▶ **Quoted passage**
---*---

Twittter Github Email

Course materials for 2020-11-2 AFEC at XTBG.

1 Prerequisites

install.packages("spdep")
library(tidyverse)
library(spdep)

2 Spatial autocorrelaiton

  • Neighbors affect the observation.

  • Let’s condier maps with some environmental variables (e.g., soil N, soil moisture…).
library(spdep)

set.seed(1234)
N <- 50
x <- seq(1, 25)
y <- seq(1, 25)
#z <- matrix(numeric(length(x) * length(y)), ncol = length(y))
z <- matrix(rnorm(length(x) * length(y)), ncol = length(y))

z0 <- z
z2 <- z
for (i in 2:(length(x)-1)) {
  for (j in 2:(length(y)-1)) {
    z[i, j] <- 
      rnorm(1, 
            mean(
              c(z[i - 1, j - 1],
              z[i - 1, j],
              z[i - 1, j + 1],
              z[i, j - 1],
              z[i, j + 1],
              z[i + 1, j - 1],
              z[i + 1, j],
              z[i + 1, j + 1])),
            0)
  }
}


z_scaled <- (z - mean(as.numeric(z))) / sd(as.numeric(z))

z2 <- z
z2[z < 0] <- "ridge"
z2[z > 0] <- "valley"
#z2[z > -0.5 & z < 0.5] <- "flat"

#z2 <- z2 + z
x2 <- rep(x, length(y))
y2 <- rep(y, each = length(x))
dat <- tibble(x = x2,
              y = y2,
              mu = as.vector(z),
              hab = as.vector(z2),
              z = as.numeric(z_scaled),
              z0 = as.numeric(z0)

---*---

▶ **Source information**
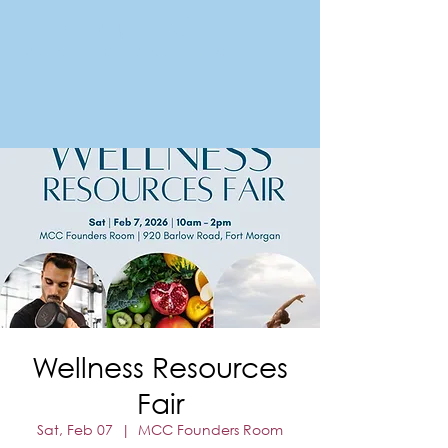
FORT MORGAN
Area Chamber of Commerce
Wellness Resources
Fair
Sat, Feb 07
  |  
MCC Founders Room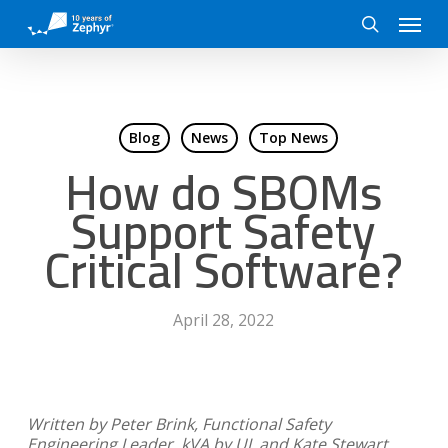
Skip
Menu
to
search
main
content
Blog
News
Top News
How do SBOMs
Support Safety
Critical Software?
April 28, 2022
Written by Peter Brink, Functional Safety
Engineering Leader, kVA by UL and Kate Stewart,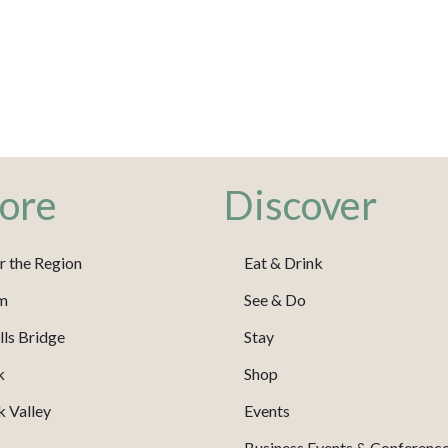
ore
Discover
r the Region
Eat & Drink
m
See & Do
ls Bridge
Stay
k
Shop
 Valley
Events
Business Events & Conferenc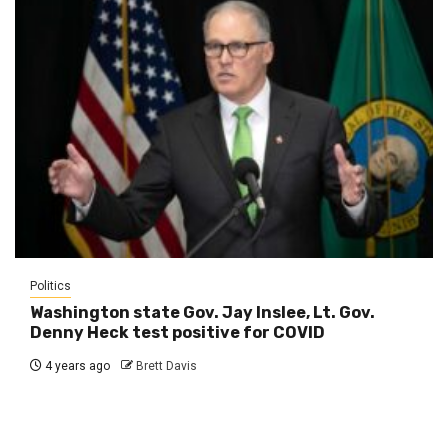
Politics
Washington state Gov. Jay Inslee, Lt. Gov.
Denny Heck test positive for COVID
4 years ago
Brett Davis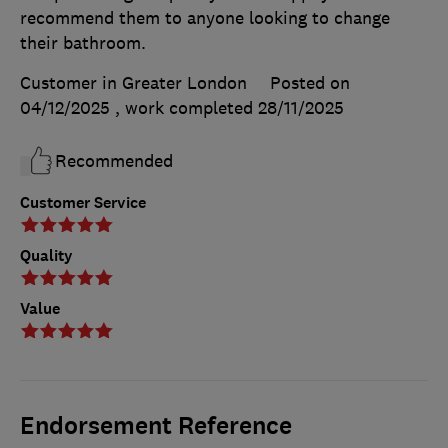
recommend them to anyone looking to change
their bathroom.
Customer in Greater London
Posted on
04/12/2025
, work completed
28/11/2025
Recommended
Customer Service
Quality
Value
Endorsement Reference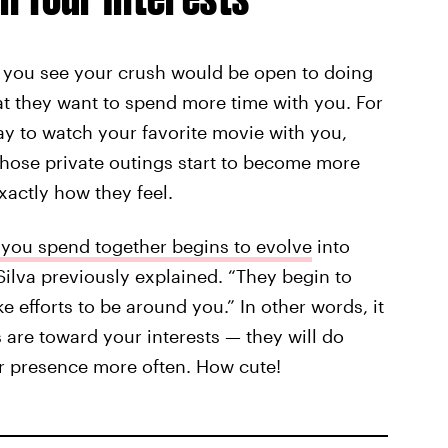
if you see your crush would be open to doing
that they want to spend more time with you. For
way to watch your favorite movie with you,
those private outings start to become more
xactly how they feel.
 you spend together begins to evolve
into
” Silva previously explained. “They begin to
 efforts to be around you.” In other words, it
 are toward your interests — they will do
ur presence more often. How cute!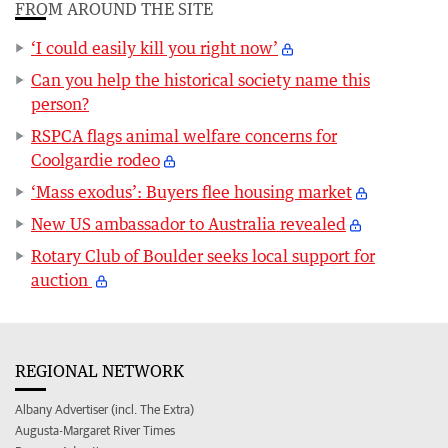
FROM AROUND THE SITE
‘I could easily kill you right now’
Can you help the historical society name this
person?
RSPCA flags animal welfare concerns for
Coolgardie rodeo
‘Mass exodus’: Buyers flee housing market
New US ambassador to Australia revealed
Rotary Club of Boulder seeks local support for
auction
REGIONAL NETWORK
Albany Advertiser (incl. The Extra)
Augusta-Margaret River Times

---*---

▶ **Work instruction A**
In the spatial autocorrelation code, list every matrix entry passed to c() inside the mean() call.
▶ **Work instruction B**
Write the next part of the spatial autocorrelation course page, picking up right after its final line of code.

▶ **Expected output A**
z[i - 1, j - 1]
z[i - 1, j]
z[i - 1, j + 1]
z[i, j - 1]
z[i, j + 1]
z[i + 1, j - 1]
z[i + 1, j]
z[i + 1, j + 1]

▶ **Expected output B**
)

ggplot(dat, aes(x = x, y = y, fill = z0)) +
  geom_raster()

  • Soil moisture (z0) are randomly distributed.
dat %>% 
  # cut the edges
  filter(x > 1) %>%
  filter(x < max(x)) %>%
  filter(y > 1) %>%
  filter(y < max(y)) %>%
  ggplot(., aes(x = x, y = y, fill = z)) +
    geom_raster()

  • Soil moisture (z) can show aggregated patterns.
ggplot(dat, aes(x = x, y = y, fill = hab)) +
  geom_raster()

  • Ridge sites have lower soil moisture
dat2 <- dat %>%
  mutate(hab_dummy = ifelse(hab == "valley", 0, 1)) %>%
  mutate(trait = rnorm(nrow(.), -mu, 0.3)) # based on z 
  #mutate(trait = rnorm(nrow(.), 2 * hab_dummy, 0.6)) # based on z 

dat2 %>%
  dplyr::select(x, y, hab, trait) %>%
  write_csv(., "./data/trait_env.csv")

dat2 %>%
  ggplot(., aes(x = hab, y = trait, col = hab)) +
  geom_violin() +
  geom_jitter(width = 0.2)

  • Points indicate mean trait values for each grid (local community).
  • Ridge sites have greater trait values (e.g., thick dense leaves to grow well in dry conditions)
  • Is this because those traits are favored in ridge sites?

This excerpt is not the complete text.